(Bounding box prediction data)
=== Section Start ===

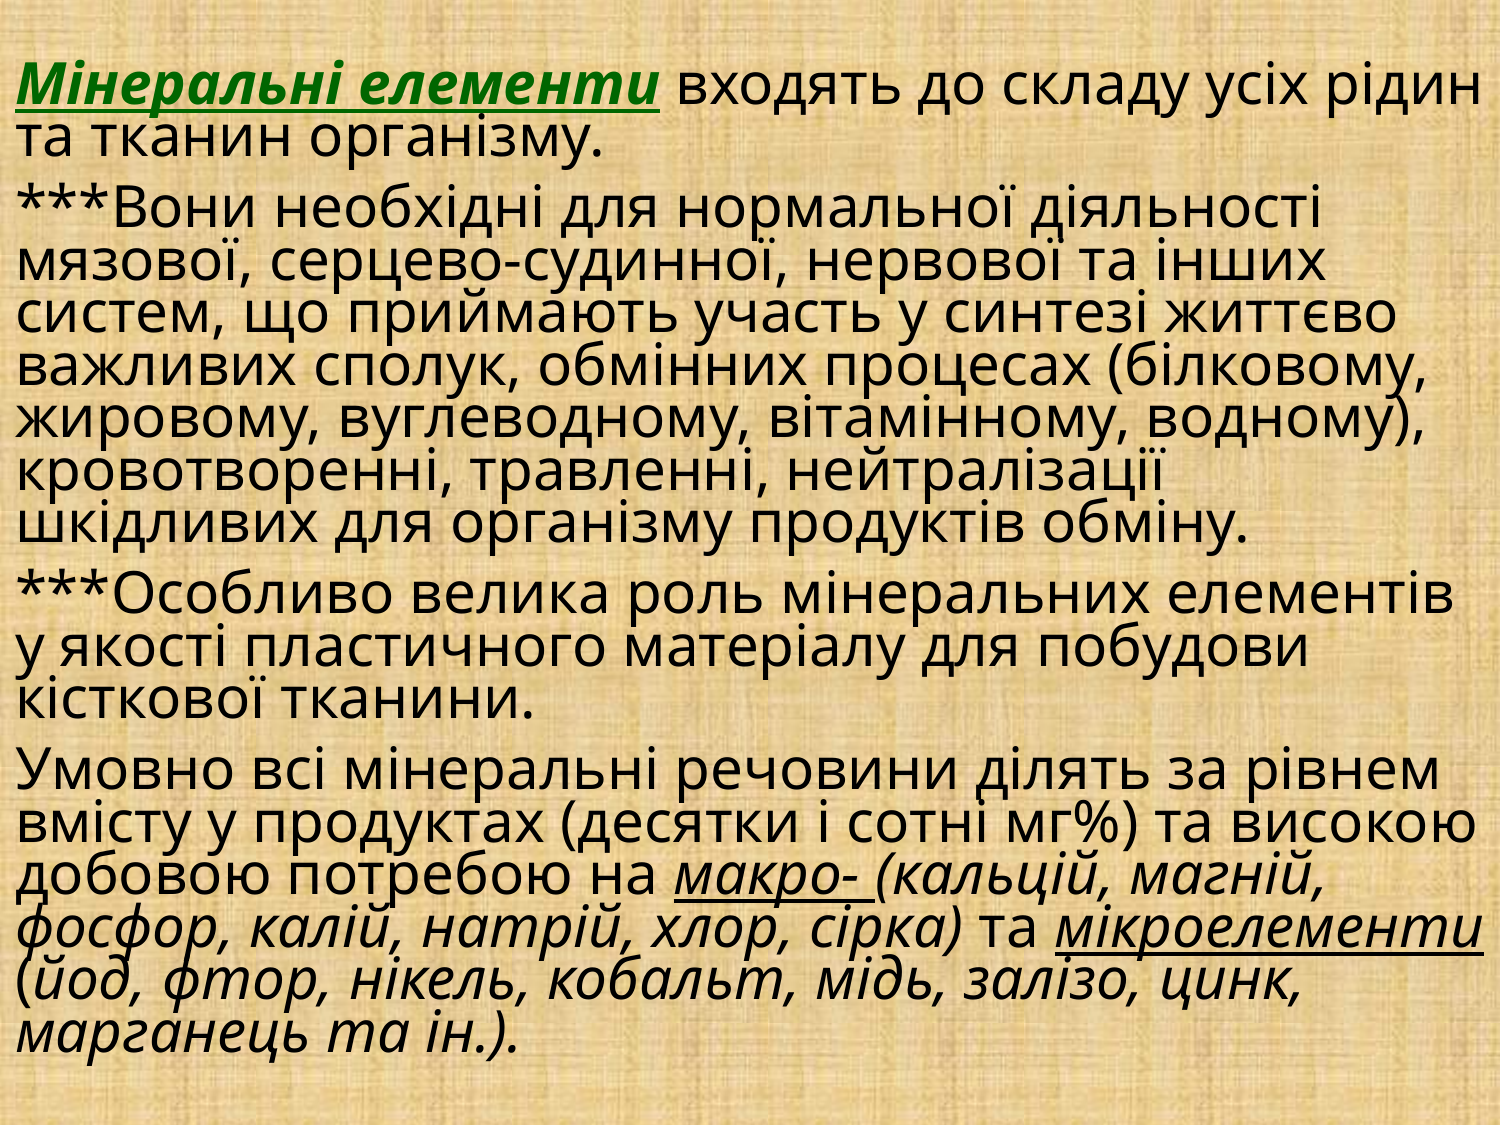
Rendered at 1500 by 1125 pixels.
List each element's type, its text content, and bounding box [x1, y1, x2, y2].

title Мінеральні елементи входять до складу усіх рідин та тканин організму. ***Вони необхідні для нормальної діяльності мязової, серцево-судинної, нервової та інших систем, що приймають участь у синтезі життєво важливих сполук, обмінних процесах (білковому, жировому, вуглеводному, вітамінному, водному), кровотворенні, травленні, нейтралізації шкідливих для організму продуктів обміну. ***Особливо велика роль мінеральних елементів у якості пластичного матеріалу для побудови кісткової тканини. Умовно всі мінеральні речовини ділять за рівнем вмісту у продуктах (десятки і сотні мг%) та високою добовою потребою на макро- (кальцій, магній, фосфор, калій, натрій, хлор, сірка) та мікроелементи (йод, фтор, нікель, кобальт, мідь, залізо, цинк, марганець та ін.). [0, 0, 1500, 1125]
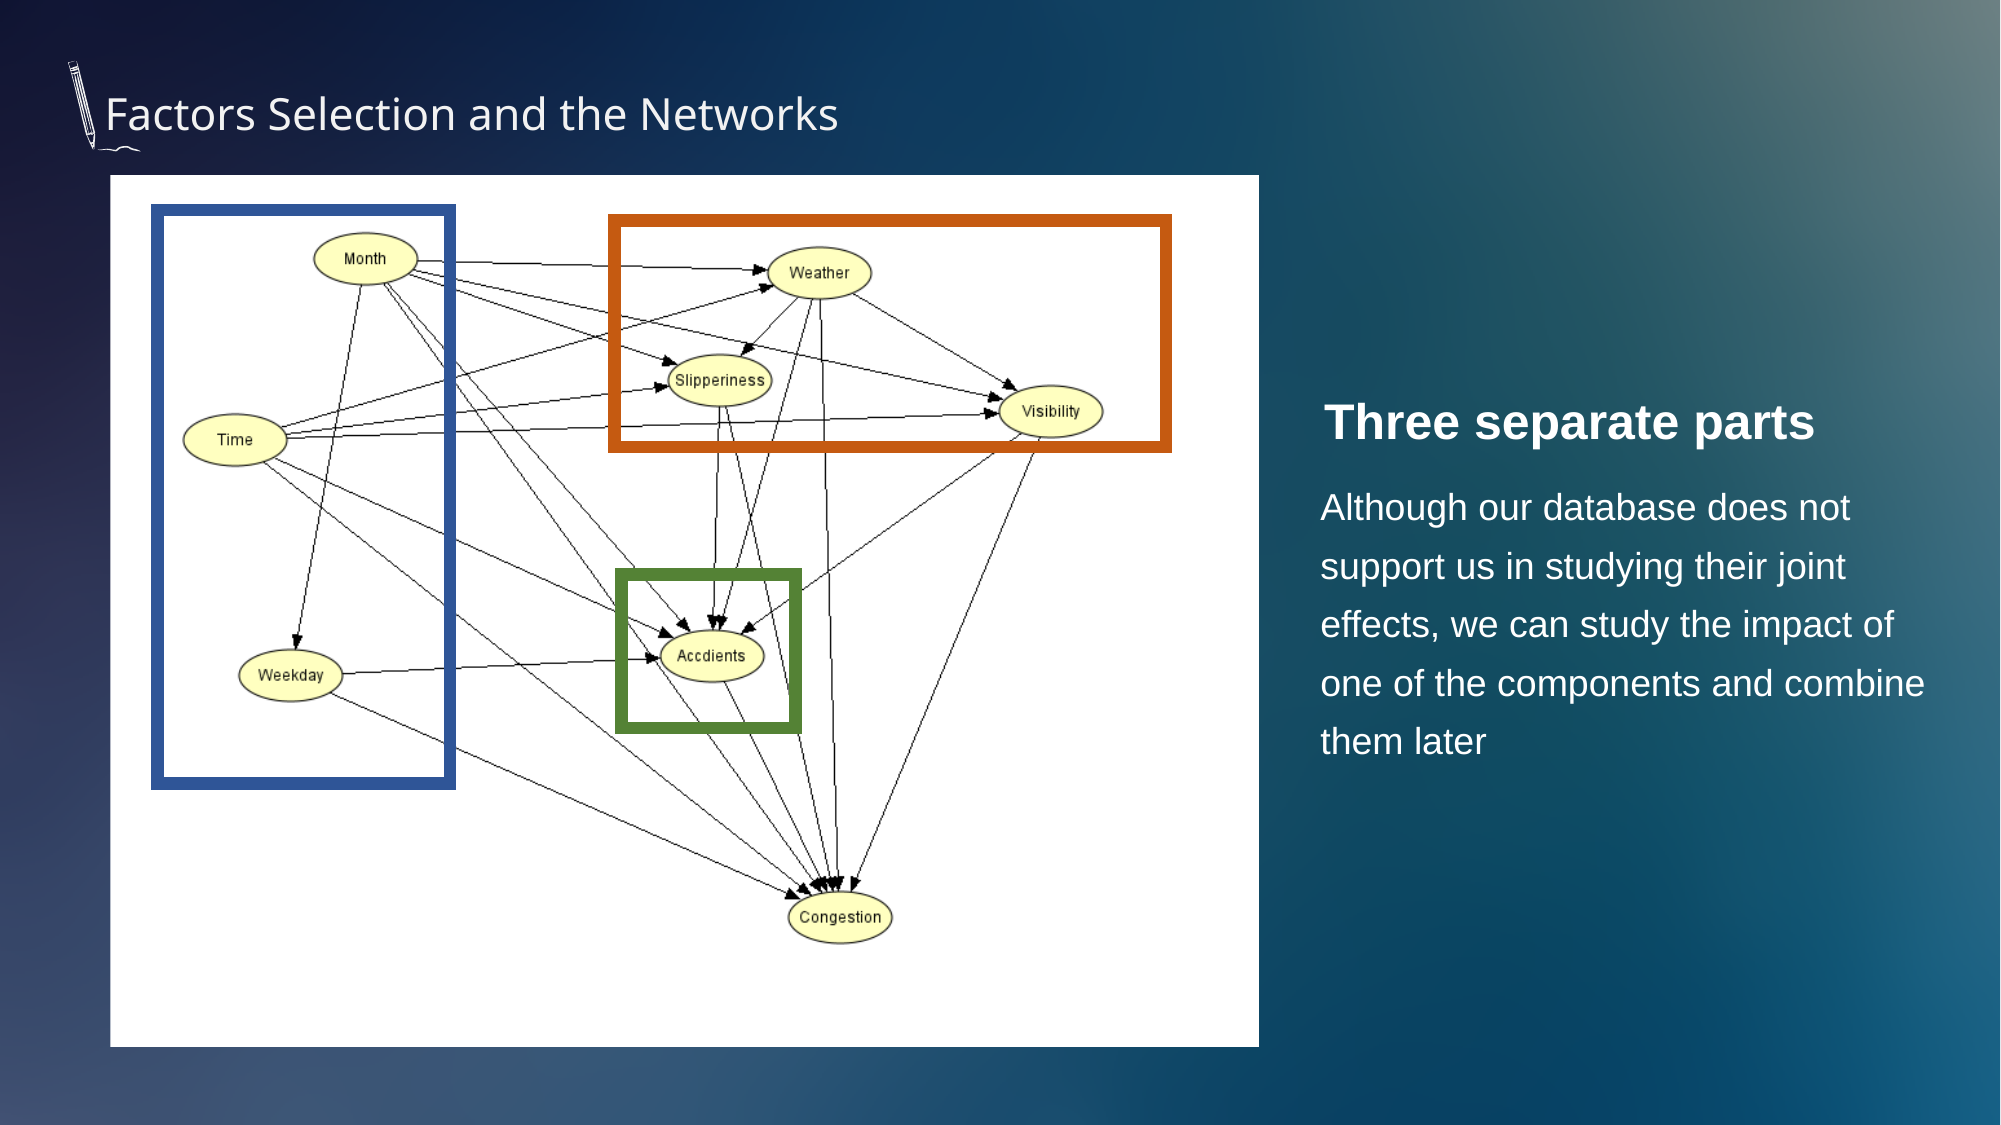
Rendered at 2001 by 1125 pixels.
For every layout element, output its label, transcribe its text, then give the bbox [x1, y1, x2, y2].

picture [0, 0, 2001, 1125]
text_box Factors Selection and the Networks [141, 78, 953, 147]
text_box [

=== Section End ===

### [TASK]
Reproduce every line above containing "pixels".

### [TASK RESPONSE]
Rendered at 1500 by 1125 pixels.
Rendered at 2001 by 1125 pixels.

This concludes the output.